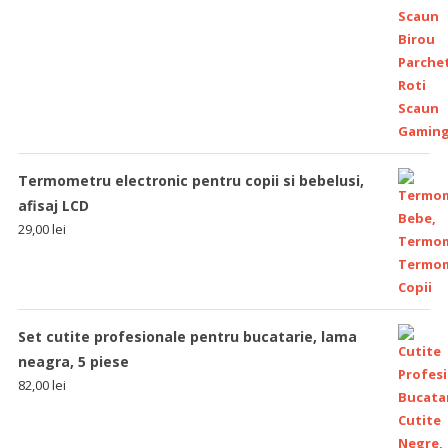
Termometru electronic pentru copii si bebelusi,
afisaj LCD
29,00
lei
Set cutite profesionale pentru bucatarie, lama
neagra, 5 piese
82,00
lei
● ● ●
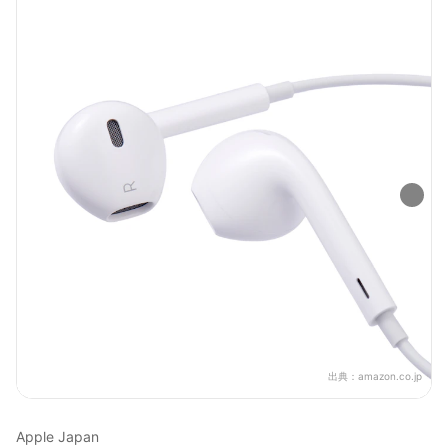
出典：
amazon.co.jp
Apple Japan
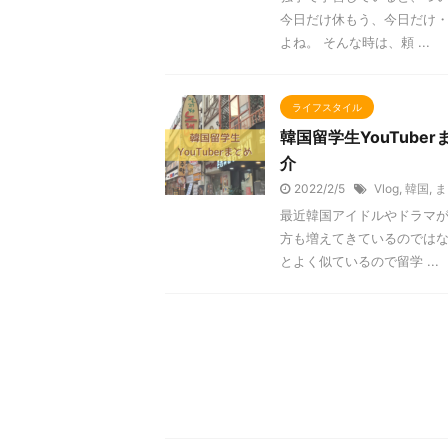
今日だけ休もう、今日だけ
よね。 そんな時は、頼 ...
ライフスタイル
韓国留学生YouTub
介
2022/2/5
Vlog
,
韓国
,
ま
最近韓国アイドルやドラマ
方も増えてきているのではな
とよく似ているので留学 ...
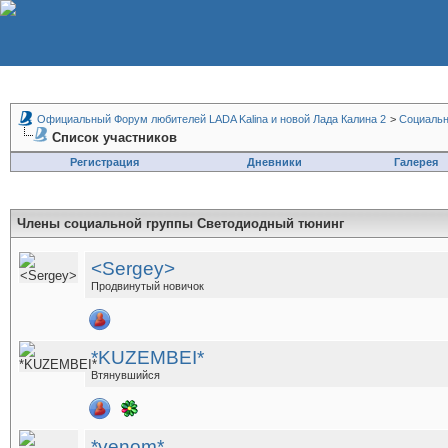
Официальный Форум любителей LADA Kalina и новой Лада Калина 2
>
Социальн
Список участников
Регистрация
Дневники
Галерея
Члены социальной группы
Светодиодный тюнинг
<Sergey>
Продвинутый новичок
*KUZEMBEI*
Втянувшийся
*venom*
● ● ●
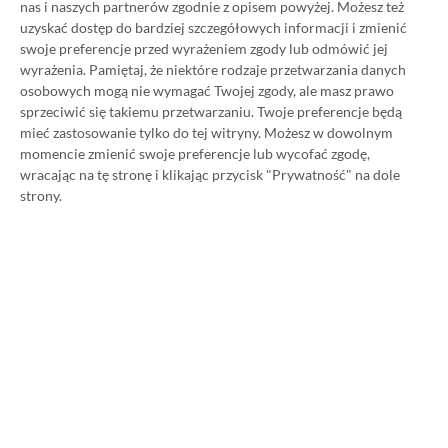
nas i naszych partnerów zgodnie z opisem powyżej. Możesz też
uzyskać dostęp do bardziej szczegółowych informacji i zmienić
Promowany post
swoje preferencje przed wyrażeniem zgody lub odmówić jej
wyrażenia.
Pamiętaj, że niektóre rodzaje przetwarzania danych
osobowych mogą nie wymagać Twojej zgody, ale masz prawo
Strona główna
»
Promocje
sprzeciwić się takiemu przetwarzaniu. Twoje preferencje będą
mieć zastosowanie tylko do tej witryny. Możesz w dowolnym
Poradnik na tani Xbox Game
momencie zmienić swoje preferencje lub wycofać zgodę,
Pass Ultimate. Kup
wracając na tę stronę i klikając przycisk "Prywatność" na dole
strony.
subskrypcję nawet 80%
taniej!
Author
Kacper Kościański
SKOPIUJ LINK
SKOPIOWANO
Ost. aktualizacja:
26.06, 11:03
● ● ●
Each line holding the word "pentru" must be pulled from the records.

Written answer:
Termometru electronic pentru copii si bebelusi,
Set cutite profesionale pentru bucatarie, lama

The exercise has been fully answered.